MacLean lay down on the bed and listened to the receding footsteps. A downstairs door closed and there was silence. The room was cold and the ceiling blank and featureless, a good thing to concentrate on while he considered what to do next. Until yesterday, he believed that he had plumbed the greatest depths of despair that were possible for any man. Now he knew different. He was personally responsible for what had happened to Carrie and the thought brought such anguish to him that his body developed a slight tremor. He clenched his fists to stop the shaking but that only worked until he relaxed them again. He had to find out how Carrie was but first he had to know if Tansy had recovered from shock.

He wondered if Tansy would remember much about what had happened. She had already been in shock when he found her kneeling on the grass in the garden. The chances were that she had been blown out of the house by the explosion. It was possible that she might not have registered much happening around her after that. She might even think that he really had died in the fire.

For a moment MacLean considered that it might be a good idea to let her continue to believe it and take the chance to disappear from her life altogether but he couldn’t do that. It was too late. The worst had already happened and Tansy and Carrie meant too much to him. He would call the hospital.

He feared that they wouldn’t tell him much if he admitted he wasn’t a relative. Things would not be that much better if he said that he was, but at least he should be able to discover whether or not Carrie was still alive.

MacLean could see that the rain had started again as he waited for his call to be transferred to the relevant ward.

‘Are you a relative?’ asked the nurse.

‘Mrs Nielsen’s brother.’

‘Her brother?’

‘Victor Nielsen. I’ve just arrived back from the United States.’ MacLean remembered that Carrie had spoken of an uncle Victor and Tansy had added that he worked in the USA.

‘Mrs Nielsen is improving,’ said the sister. ‘She has no serious injuries and she will probably be released in a day or so.’

‘And her daughter?’ asked MacLean, feeling sweat break out on his brow.

‘Carol’s condition is serious but stable. She’s been transferred to a burns unit at another hospital.’

‘Has my sister been told?’ asked MacLean.

‘Not yet,’ replied the nurse.

‘Can I see her?’

The nurse hesitated and said, ‘I really don’t thing that’s a good idea at the moment. Mrs Nielsen is heavily sedated. Might be as well to give it a day or two.’

‘I’d like to leave my phone number for her if she improves before then. Is that all right?’

‘Of course. When she’s well enough I’ll tell her you called.’

MacLean put down the phone.

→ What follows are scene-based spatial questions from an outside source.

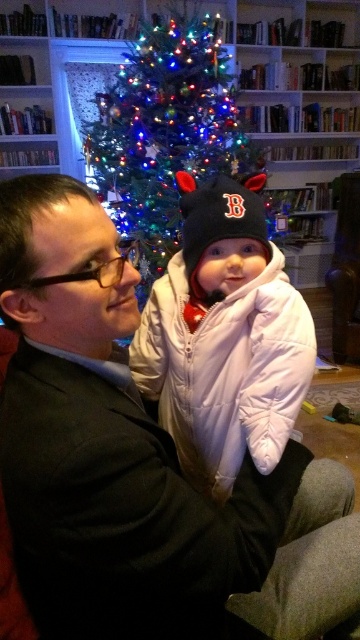
You are a guest at a holiday party and need to find a place to sit. There is a matte black suit at center and a green matte christmas tree at center. Which object takes up more space in the room?

The green matte christmas tree at center takes up more space than the matte black suit at center because the description states that the matte black suit at center occupies less space than the green matte christmas tree at center.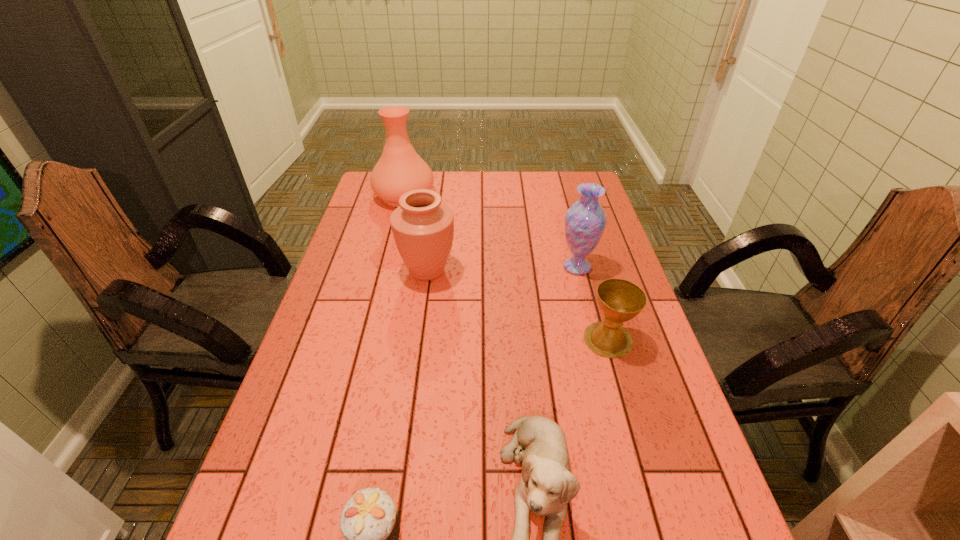
I want to click on vase that can be found as the second closest to the tallest object, so click(585, 221).

Locate an element on the screen. The height and width of the screenshot is (540, 960). vase that is the second closest to the rightmost vase is located at coordinates (400, 169).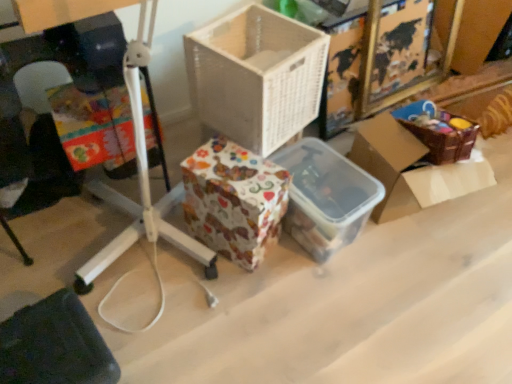
This screenshot has width=512, height=384. What are the coordinates of `vacant region above dark fabric at lower left (from a real-world perspective)` in the screenshot? It's located at (47, 345).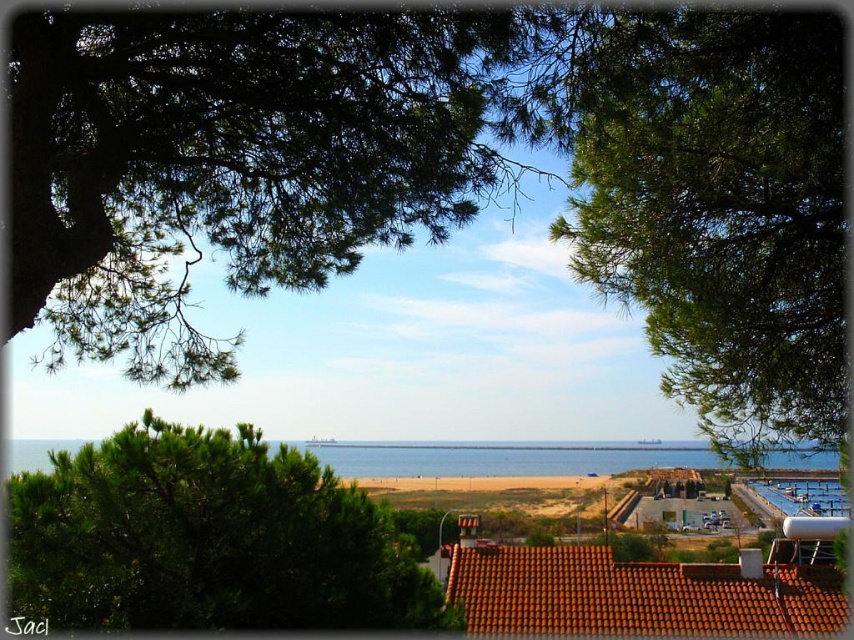
Question: Which object is the closest to the blue water at center?

Choices:
 (A) green needle-like leaves at upper center
 (B) green leafy tree at upper center

Answer: (B)

Question: Does green needle-like leaves at upper center appear on the right side of blue water at center?

Choices:
 (A) no
 (B) yes

Answer: (A)

Question: Can you confirm if green leafy tree at center is wider than blue water at center?

Choices:
 (A) no
 (B) yes

Answer: (A)

Question: Is the position of green leafy tree at upper center more distant than that of green leafy tree at center?

Choices:
 (A) yes
 (B) no

Answer: (B)

Question: Among these objects, which one is farthest from the camera?

Choices:
 (A) green leafy tree at upper center
 (B) blue water at center

Answer: (B)

Question: Among these points, which one is farthest from the camera?

Choices:
 (A) (711, 464)
 (B) (682, 282)
 (C) (144, 260)

Answer: (A)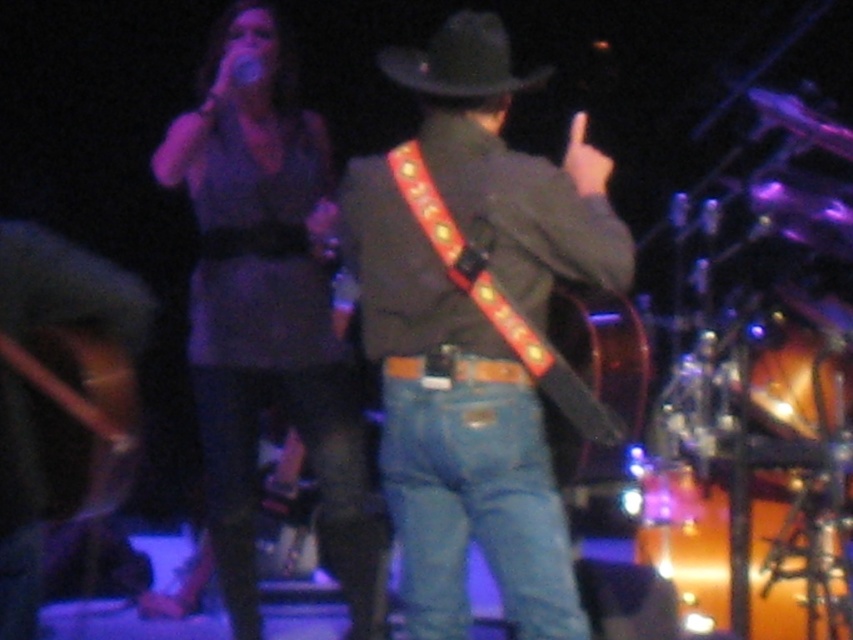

At least Carrie was alive.

On Thursday evening MacLean was lying along his bed, fully clothed and with a glass of whisky in his hand. He had read nearly every word in the evening paper and was now reduced to reading the business section. He was looking at the share prices of pharmaceutical companies when the phone rang.

‘Victor?’ said Tansy’s voice uncertainly.

MacLean felt his throat tighten. The pause seemed to go on and on before he could summon the courage to say, ‘Tansy, it’s not Victor. It’s me… Sean.’

‘Sean!’ exclaimed Tansy with a sob in her voice. ‘They told me you were dead! The papers…’ A torrent of disjointed words flowed from her. ‘They told me but I knew… I knew from the dreams… You pulled Carrie from the flames… I saw you… You weren’t in the house. Oh Sean!’ She broke into more sobbing.

MacLean did his best to soothe her until she began to calm down.

‘But if you didn’t die in the fire. Who did?’ said Tansy.

‘Lehman Steiner’s man. They found me, Tansy. They sent a man to fire bomb the house. It was his body they found.’